■ **EXTRACTED ENTRIES**:
---+---

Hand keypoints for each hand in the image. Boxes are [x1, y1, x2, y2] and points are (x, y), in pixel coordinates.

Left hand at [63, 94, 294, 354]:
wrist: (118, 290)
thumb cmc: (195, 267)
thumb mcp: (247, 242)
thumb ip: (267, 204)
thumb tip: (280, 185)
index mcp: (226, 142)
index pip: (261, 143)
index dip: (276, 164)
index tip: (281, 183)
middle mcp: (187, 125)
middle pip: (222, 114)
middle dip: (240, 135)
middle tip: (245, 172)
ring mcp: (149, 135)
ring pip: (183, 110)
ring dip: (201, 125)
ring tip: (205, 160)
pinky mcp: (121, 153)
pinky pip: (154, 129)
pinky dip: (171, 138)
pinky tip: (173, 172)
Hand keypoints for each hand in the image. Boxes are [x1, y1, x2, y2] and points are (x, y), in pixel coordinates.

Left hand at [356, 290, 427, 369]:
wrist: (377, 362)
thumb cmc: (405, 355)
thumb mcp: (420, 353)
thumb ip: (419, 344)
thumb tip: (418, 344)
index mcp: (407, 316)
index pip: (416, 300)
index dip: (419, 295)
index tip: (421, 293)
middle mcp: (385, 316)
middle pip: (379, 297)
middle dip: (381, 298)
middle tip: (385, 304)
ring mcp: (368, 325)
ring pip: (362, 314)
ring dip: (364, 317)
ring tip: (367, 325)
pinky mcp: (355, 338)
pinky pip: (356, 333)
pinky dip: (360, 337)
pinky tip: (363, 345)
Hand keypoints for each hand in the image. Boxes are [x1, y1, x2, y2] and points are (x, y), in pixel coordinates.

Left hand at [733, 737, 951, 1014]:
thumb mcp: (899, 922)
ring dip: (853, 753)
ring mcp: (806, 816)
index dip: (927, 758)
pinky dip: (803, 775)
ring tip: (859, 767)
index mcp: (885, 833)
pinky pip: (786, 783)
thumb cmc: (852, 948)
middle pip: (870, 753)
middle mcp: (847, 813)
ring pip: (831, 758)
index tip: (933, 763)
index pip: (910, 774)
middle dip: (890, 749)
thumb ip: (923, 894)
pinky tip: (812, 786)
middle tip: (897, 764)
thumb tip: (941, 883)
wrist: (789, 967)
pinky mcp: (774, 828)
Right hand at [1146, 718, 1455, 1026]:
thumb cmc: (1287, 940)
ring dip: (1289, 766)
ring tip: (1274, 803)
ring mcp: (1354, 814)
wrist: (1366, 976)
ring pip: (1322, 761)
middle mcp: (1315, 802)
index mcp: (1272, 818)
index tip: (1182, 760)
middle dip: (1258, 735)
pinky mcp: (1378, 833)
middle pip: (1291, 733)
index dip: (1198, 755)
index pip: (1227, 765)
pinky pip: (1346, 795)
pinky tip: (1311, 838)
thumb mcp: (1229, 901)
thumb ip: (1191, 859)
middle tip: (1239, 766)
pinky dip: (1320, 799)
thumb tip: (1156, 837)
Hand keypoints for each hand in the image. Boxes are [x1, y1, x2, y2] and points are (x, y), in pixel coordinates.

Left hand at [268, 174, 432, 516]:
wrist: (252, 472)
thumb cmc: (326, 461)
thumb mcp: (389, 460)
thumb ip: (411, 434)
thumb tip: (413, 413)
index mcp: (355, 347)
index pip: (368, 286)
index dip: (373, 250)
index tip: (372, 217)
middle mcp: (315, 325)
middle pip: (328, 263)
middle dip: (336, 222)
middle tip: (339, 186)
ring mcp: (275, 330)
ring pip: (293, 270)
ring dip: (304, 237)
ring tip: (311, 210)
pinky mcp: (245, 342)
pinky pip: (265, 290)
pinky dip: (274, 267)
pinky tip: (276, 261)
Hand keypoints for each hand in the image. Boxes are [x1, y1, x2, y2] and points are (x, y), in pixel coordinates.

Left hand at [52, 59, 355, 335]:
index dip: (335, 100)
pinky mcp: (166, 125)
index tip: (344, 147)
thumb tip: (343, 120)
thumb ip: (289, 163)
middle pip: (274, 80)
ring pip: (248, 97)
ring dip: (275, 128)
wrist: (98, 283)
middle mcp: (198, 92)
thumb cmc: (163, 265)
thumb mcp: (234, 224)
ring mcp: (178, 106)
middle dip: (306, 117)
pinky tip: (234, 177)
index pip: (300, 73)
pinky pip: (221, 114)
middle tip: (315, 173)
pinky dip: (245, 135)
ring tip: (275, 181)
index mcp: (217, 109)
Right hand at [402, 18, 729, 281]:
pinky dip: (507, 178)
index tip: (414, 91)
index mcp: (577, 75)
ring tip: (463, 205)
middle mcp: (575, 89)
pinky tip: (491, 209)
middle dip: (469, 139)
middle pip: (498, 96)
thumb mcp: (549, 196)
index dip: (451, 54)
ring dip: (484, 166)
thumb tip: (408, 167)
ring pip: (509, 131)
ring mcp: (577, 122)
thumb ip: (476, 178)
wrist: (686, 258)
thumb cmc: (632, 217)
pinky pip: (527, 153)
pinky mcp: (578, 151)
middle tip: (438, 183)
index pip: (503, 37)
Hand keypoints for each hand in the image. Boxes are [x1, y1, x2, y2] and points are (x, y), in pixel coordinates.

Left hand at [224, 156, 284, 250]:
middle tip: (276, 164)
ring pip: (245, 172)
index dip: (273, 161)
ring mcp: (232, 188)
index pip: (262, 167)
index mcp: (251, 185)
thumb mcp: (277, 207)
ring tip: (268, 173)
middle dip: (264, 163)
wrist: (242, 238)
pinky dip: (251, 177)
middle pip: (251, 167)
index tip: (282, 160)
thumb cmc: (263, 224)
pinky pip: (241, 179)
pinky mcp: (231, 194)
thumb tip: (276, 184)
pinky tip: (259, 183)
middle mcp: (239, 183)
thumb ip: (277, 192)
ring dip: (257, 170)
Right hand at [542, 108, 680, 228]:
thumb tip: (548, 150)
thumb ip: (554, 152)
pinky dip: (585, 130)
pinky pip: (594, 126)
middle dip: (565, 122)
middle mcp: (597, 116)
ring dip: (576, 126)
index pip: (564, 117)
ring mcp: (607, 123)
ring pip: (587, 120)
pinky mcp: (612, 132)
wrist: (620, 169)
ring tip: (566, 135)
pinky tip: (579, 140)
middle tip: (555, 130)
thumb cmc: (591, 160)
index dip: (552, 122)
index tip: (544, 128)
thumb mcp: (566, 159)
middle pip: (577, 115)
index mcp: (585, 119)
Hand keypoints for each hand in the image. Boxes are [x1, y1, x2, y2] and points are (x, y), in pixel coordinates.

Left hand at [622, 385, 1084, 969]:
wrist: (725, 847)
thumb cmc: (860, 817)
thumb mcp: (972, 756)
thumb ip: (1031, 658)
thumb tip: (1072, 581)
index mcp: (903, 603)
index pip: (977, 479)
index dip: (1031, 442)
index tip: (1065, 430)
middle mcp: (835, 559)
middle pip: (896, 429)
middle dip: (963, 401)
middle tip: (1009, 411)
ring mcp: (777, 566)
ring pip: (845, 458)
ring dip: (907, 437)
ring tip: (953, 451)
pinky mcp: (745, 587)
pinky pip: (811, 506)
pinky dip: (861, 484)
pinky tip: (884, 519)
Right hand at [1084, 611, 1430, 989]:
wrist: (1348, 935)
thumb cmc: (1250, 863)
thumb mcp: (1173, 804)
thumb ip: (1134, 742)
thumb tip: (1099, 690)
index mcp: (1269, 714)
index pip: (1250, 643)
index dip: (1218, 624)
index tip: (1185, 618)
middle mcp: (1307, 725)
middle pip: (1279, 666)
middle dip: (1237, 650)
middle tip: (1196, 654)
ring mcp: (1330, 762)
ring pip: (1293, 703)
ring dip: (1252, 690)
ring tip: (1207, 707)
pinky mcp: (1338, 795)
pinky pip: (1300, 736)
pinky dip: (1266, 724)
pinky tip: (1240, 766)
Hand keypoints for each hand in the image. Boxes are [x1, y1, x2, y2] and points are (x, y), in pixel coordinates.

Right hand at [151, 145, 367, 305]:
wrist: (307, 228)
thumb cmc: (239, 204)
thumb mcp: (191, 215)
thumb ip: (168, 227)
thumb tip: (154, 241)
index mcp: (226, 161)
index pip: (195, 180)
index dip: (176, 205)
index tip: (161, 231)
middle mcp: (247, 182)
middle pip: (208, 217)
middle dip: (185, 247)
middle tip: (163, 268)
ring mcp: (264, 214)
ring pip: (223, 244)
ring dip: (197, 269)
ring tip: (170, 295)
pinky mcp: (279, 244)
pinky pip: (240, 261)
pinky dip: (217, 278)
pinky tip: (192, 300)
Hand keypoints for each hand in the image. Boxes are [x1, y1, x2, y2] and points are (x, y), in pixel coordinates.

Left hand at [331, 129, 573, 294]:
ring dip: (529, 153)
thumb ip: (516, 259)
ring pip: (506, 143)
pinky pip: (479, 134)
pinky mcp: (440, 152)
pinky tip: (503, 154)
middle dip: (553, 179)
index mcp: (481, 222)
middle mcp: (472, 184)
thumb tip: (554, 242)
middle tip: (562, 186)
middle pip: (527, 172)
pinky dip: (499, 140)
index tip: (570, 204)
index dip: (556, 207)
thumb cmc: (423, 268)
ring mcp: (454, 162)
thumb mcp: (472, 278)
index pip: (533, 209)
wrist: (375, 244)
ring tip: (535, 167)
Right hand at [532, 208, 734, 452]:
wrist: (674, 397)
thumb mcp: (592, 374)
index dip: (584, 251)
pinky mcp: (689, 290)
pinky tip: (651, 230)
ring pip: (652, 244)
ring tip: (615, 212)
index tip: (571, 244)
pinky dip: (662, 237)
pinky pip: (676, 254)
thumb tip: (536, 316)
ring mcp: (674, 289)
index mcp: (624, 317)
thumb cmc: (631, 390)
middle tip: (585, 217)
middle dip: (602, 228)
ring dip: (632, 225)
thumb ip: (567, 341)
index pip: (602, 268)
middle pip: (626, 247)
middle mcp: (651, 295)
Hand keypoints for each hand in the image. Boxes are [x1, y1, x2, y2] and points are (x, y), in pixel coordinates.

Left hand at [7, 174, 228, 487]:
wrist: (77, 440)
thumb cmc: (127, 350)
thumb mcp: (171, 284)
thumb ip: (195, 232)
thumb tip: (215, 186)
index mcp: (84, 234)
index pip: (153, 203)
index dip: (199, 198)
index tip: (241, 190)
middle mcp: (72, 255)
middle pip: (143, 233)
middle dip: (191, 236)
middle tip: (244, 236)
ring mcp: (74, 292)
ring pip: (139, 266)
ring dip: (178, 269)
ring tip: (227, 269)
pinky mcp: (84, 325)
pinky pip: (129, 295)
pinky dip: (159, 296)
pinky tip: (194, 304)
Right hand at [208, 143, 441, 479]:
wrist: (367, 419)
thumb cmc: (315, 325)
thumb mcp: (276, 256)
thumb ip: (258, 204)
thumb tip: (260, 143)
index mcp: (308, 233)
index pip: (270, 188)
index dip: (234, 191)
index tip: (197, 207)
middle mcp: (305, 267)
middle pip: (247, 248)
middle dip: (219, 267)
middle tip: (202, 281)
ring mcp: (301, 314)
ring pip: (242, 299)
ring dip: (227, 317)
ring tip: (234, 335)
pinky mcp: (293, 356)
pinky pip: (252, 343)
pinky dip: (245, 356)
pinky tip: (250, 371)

---+---

■ **ACTIVITY**: Everything from the first line of the entries above through the line with "middle dip: (240, 135)" is to be reproduced exactly, and nothing else.

■ **EXERCISE RESULT**:
Hand keypoints for each hand in the image. Boxes are [x1, y1, x2, y2] and points are (x, y), in pixel coordinates.

Left hand at [63, 94, 294, 354]:
wrist: (118, 290)
thumb cmc: (195, 267)
thumb mcp: (247, 242)
thumb ip: (267, 204)
thumb tip: (280, 185)
index mcp: (226, 142)
index pip: (261, 143)
index dip: (276, 164)
index tip: (281, 183)
middle mcp: (187, 125)
middle pip: (222, 114)
middle dip: (240, 135)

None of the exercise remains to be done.